### [TASK LIST]
a) In the tensor-splitting documentation, rewrite the section beginning "Parameters:" as a short list that keeps each parameter's type, meaning, and default.
b) According to the tensor-splitting documentation, which source file contains the function's code?
c) Continue the tensor-splitting documentation, starting right after its last line.

Split a tensor along its last dimension.

Parameters:

Name Type Description Default
tensor Tensor

input tensor.

required
num_partitions int

number of partitions to split the tensor

required
contiguous_split_chunks bool

If True, make each chunk contiguous in memory.

False

Returns:

Type Description
Sequence[Tensor]

A list of Tensors

Source code in fastvideo/distributed/utils.py
def split_tensor_along_last_dim(
    tensor: torch.Tensor,
    num_partitions: int,
    contiguous_split_chunks: bool = False,
) -> Sequence[torch.Tensor]:
    """ Split a tensor along its last dimension.

        Arguments:
            tensor: input tensor.
            num_partitions: number of partitions to split the tensor
            contiguous_split_chunks: If True, make each chunk contiguous
                                     in memory.

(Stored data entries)

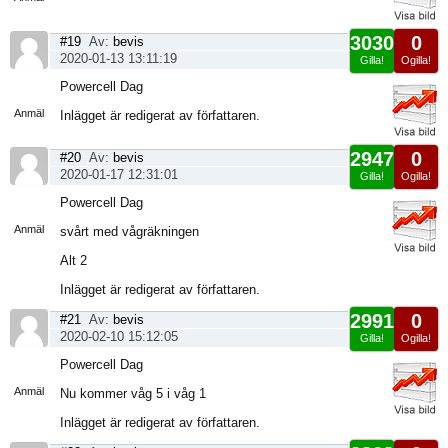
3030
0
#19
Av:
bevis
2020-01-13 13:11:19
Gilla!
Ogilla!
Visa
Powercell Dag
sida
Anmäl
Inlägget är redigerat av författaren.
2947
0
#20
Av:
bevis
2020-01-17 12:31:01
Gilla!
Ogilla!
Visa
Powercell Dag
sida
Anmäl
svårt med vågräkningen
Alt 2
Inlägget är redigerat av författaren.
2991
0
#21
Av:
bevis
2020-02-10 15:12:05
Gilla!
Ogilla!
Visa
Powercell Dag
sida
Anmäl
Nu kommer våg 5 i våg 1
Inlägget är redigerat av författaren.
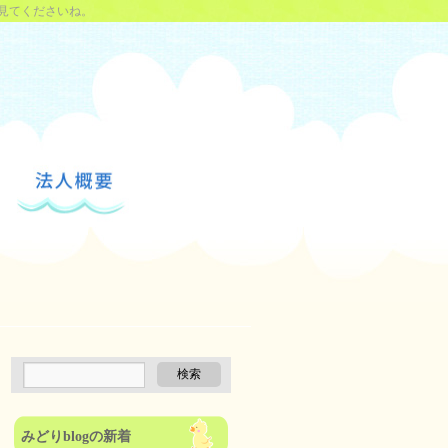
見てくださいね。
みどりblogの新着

--

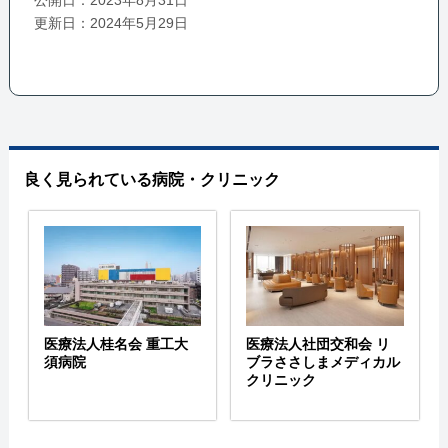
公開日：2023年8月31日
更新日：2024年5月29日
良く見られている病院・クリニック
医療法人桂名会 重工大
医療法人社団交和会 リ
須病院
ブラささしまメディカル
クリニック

### [TASK-BY-TASK RESULTS]
a)
- tensor (Tensor): the input tensor; required.
- num_partitions (int): the number of partitions to split the tensor into; required.
- contiguous_split_chunks (bool): if True, each chunk is made contiguous in memory; defaults to False.

b) fastvideo/distributed/utils.py

c)
        Returns:
            A list of Tensors
    """
    # Get the size and dimension.
    last_dim = tensor.dim() - 1
    last_dim_size = divide(tensor.size()[last_dim], num_partitions)
    # Split.
    tensor_list = torch.split(tensor, last_dim_size, dim=last_dim)
    # NOTE: torch.split does not create contiguous tensors by default.
    if contiguous_split_chunks:
        return tuple(chunk.contiguous() for chunk in tensor_list)

    return tuple(tensor_list)